Page-level text extractions:
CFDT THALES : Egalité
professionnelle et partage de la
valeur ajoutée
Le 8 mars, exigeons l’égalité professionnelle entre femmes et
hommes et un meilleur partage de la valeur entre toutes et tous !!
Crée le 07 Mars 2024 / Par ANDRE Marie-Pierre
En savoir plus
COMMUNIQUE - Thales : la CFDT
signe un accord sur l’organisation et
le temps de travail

WHAT THIS TASK INVOLVES: Each line of the data above must be restated word for word.

SOLVED PROBLEM:
CFDT THALES : Egalité
professionnelle et partage de la
valeur ajoutée
Le 8 mars, exigeons l’égalité professionnelle entre femmes et
hommes et un meilleur partage de la valeur entre toutes et tous !!
Crée le 07 Mars 2024 / Par ANDRE Marie-Pierre
En savoir plus
COMMUNIQUE - Thales : la CFDT
signe un accord sur l’organisation et
le temps de travail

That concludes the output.